DATA EXCERPT -
========================
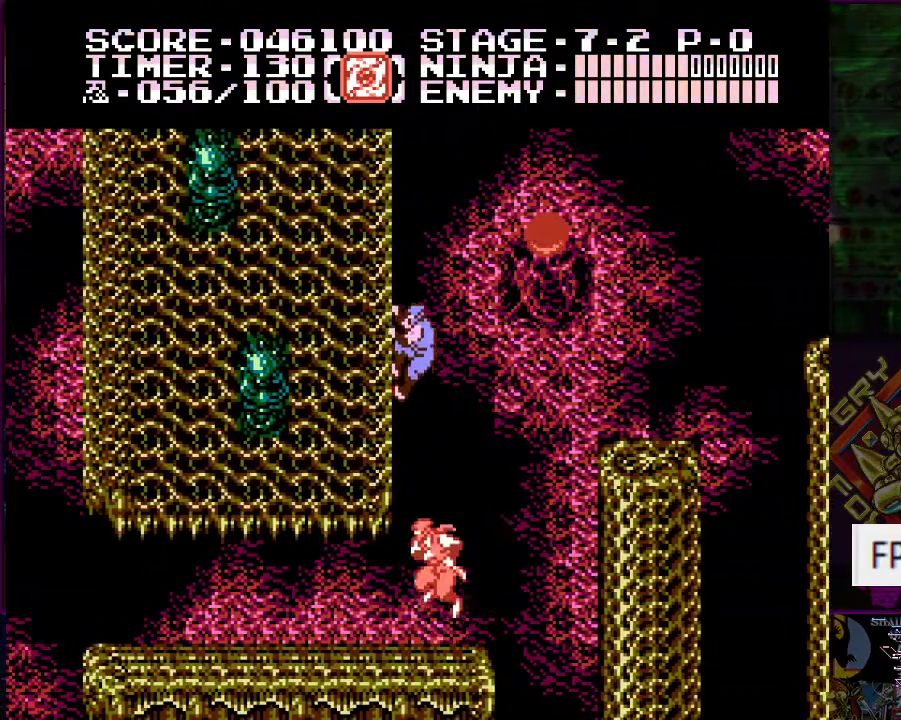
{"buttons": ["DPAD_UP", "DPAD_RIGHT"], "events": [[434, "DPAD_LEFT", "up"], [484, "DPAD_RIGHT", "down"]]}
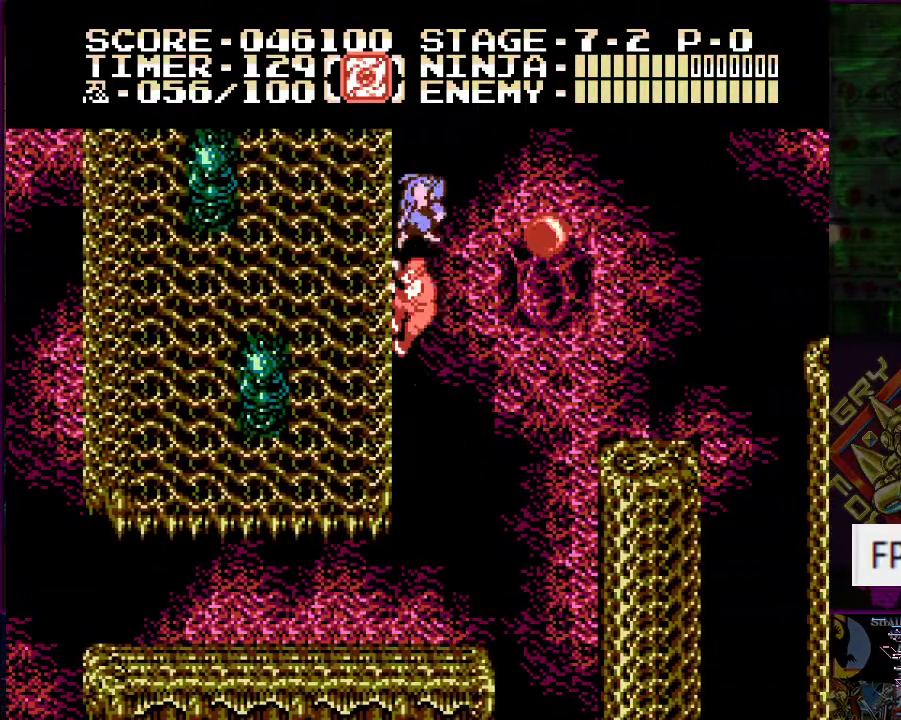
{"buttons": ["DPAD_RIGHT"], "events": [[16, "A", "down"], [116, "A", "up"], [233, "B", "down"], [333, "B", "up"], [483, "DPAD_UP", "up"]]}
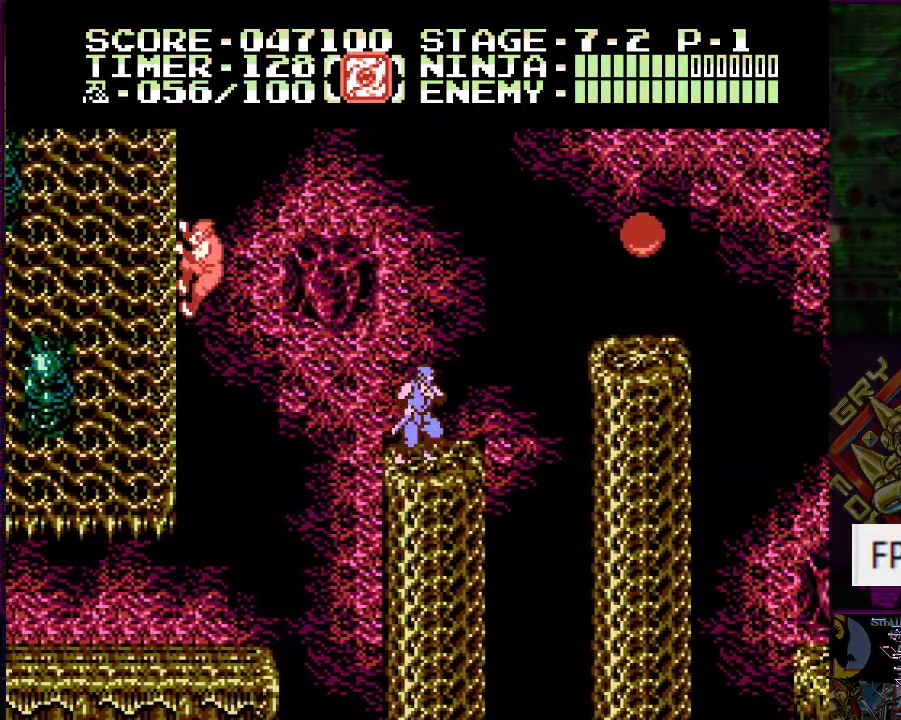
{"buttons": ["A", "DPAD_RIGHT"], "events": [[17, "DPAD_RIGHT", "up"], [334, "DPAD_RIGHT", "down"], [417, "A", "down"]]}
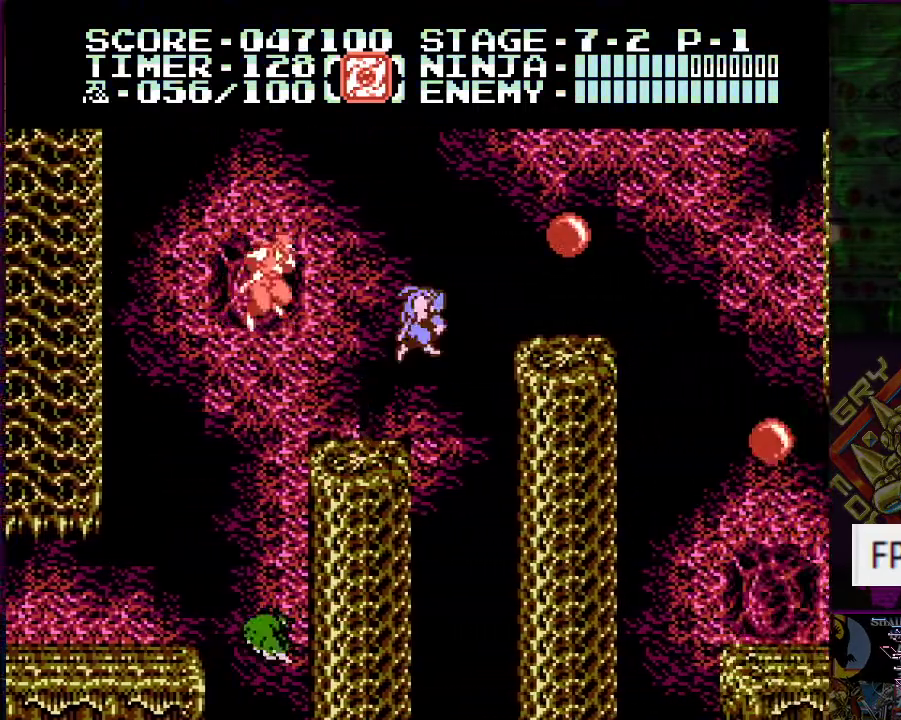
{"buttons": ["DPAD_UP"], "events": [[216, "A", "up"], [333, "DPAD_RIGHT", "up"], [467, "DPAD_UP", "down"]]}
========================
WORK TO COMPLETE -
Repeat the data exactly as given. Keep every picture out of the copy.

ANSWER TO THIS EXERCISE -
{"buttons": ["DPAD_UP", "DPAD_RIGHT"], "events": [[434, "DPAD_LEFT", "up"], [484, "DPAD_RIGHT", "down"]]}
{"buttons": ["DPAD_RIGHT"], "events": [[16, "A", "down"], [116, "A", "up"], [233, "B", "down"], [333, "B", "up"], [483, "DPAD_UP", "up"]]}
{"buttons": ["A", "DPAD_RIGHT"], "events": [[17, "DPAD_RIGHT", "up"], [334, "DPAD_RIGHT", "down"], [417, "A", "down"]]}
{"buttons": ["DPAD_UP"], "events": [[216, "A", "up"], [333, "DPAD_RIGHT", "up"], [467, "DPAD_UP", "down"]]}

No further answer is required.